Child alerts take to airwaves


Missing kids on radio, TV

BY JANE PRENDERGAST
The Cincinnati Enquirer

amber
Amber
        COVINGTON — The next time a Tristate child comes up missing, anyone listening to the radio or watching TV will know it — quick.

        Tristate police and media outlets today will announce a new cooperative effort aimed at putting the public to work for them to find children. The Amber Plan, named for a girl kidnapped in Texas, sends notices about crucial cases over the same TV and radio stations that alert people to bad weather.

        The idea: Reach as many sets of eyes and ears as fast as possible. Statistics show that 75 percent of kidnapped and slain children are killed within three hours of the time they disappeared, according to the National Center for Missing & Exploited Children.

        “You can imagine how far an abductor can get with a small child in a couple of hours,” said Cincinnati Sgt. Dave Wuest, a personal crimes officer who helped coordinate his city's involvement in the program.

        The plan, like similar ones in Kansas City, Memphis and Houston, is named for Amber Hagerman, a 9-year-old girl from Arlington, Texas, who was kidnapped in January 1996. She was later found dead. Her killer has not been found.

TIPS FOR PARENTS
  • Have children call home when they go to a friend's house.
  • Walk children to where they will be playing.
  • Get to know neighbors, and take notice of outsiders.
  • Have neighbors take turns watching one another's kids.
  For information about missing children, call the National Center for Missing & Exploited Children, (800) THE-LOST or go online at www.missingkids.com.
        In the aftermath of her disappearance, a radio listener in the area called a station and suggested DJs get involved in helping find missing kids.
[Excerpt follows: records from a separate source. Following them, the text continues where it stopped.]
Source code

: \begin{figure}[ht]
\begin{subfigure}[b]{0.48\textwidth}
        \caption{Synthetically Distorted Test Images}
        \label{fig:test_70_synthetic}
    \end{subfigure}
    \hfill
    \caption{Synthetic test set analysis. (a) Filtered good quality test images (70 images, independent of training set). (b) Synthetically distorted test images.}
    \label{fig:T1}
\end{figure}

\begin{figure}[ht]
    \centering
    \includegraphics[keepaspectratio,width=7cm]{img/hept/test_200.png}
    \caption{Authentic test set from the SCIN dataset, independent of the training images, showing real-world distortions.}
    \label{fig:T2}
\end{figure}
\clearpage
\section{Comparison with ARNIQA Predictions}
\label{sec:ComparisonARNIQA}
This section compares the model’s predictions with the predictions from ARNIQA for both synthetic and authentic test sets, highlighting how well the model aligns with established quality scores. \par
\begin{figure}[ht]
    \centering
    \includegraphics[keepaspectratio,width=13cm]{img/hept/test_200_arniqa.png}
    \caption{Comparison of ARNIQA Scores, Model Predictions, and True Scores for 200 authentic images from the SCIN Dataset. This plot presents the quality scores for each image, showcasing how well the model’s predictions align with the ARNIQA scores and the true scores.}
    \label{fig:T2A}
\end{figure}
That idea evolved into the plan now heralded nationally.

        In Cincinnati, stations will receive an immediate, automatic notification from area police agencies. It will be up to each station how to relay the alert to viewers, whether by a crawler across the screen, an announcement or other means.
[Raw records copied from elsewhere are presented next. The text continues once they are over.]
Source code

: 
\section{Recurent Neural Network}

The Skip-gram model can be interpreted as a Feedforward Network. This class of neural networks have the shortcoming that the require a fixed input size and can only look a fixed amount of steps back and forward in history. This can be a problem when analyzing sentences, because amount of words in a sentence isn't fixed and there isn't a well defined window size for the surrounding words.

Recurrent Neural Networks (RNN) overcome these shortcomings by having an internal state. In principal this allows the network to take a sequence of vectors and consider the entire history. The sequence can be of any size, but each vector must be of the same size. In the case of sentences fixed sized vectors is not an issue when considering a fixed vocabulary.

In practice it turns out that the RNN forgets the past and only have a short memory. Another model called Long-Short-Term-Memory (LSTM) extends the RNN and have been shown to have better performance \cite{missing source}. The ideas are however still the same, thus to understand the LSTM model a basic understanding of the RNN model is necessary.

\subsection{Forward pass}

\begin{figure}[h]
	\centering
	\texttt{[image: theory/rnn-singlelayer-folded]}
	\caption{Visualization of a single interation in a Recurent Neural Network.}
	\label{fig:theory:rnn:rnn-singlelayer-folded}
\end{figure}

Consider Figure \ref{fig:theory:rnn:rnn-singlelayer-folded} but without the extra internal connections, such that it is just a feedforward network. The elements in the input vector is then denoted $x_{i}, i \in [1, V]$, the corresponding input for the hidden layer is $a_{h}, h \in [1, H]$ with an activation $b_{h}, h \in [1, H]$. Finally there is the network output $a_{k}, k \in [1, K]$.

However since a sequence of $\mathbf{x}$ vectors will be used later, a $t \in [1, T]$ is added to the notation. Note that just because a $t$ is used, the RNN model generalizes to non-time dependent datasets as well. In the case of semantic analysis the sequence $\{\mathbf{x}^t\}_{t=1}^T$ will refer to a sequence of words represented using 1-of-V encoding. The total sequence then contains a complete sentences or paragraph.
        Texas' Amber plan has been activated 27 times since its beginning in July 1997. Five or six of those times resulted in the return of the child, said Steve Mace, a spokesman for the Texas plan. In one case, a kidnapper set a child free along a highway after hearing a description of his truck on the radio.

        “Every one of these partners that are involved should be applauded for what they are doing for kids,” said Pete Banks, director of training and

        outreach for the national missing-child agency. “This is a big deal.”
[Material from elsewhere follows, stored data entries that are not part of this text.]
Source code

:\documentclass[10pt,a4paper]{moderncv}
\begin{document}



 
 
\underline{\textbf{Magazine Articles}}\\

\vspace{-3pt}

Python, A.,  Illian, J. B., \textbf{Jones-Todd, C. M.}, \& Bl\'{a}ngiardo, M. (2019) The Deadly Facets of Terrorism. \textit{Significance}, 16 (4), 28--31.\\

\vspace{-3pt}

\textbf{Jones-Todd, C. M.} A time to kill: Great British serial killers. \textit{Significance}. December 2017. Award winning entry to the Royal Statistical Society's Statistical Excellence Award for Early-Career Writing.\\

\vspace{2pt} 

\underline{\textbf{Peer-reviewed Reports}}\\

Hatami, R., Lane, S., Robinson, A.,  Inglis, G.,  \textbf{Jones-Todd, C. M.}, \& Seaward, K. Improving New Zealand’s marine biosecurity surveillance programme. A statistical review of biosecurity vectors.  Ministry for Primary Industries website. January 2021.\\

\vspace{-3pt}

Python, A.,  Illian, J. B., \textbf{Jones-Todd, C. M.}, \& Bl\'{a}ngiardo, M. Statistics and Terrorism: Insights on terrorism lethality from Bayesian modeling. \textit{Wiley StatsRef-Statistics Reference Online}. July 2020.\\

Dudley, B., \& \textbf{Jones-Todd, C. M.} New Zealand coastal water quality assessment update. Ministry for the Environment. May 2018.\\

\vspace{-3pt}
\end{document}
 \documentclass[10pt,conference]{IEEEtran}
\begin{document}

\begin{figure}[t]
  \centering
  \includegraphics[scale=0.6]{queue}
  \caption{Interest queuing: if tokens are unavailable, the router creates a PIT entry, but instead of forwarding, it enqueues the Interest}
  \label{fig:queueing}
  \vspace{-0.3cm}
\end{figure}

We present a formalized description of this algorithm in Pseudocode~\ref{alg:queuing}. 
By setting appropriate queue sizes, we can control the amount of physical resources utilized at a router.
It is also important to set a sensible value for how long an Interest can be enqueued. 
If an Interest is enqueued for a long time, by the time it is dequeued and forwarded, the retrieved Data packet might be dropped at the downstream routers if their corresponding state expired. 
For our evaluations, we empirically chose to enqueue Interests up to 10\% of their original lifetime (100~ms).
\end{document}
        He particularly singled out the Greater Cincinnati effort because it involves so many law-enforcement agencies working together. Police chiefs from many area departments are expected at the press conference this morning.

        Every city's criteria for invoking the Amber Plan may be different, but those from the original Texas plan require that the child be 15 or younger or have a proven mental or physical disability. Police there also must think the child is in danger of serious bodily harm or death.

        More than 860,000 children were reported missing last year in the United States, Mr. Banks said. Most of them were determined to be runaways or abducted in custody situations. About 5,000 were kidnappings by strangers, he said, with 4,700 of those returned to their families within 24 hours.

        Scott Diener, news director for WCPO-TV (Channel 9), said the station was glad to participate.

        “That's what we're here for,” he said. “If it takes 30 seconds or a minute out of General Hospital, then I'll defend that. I think it's that important.”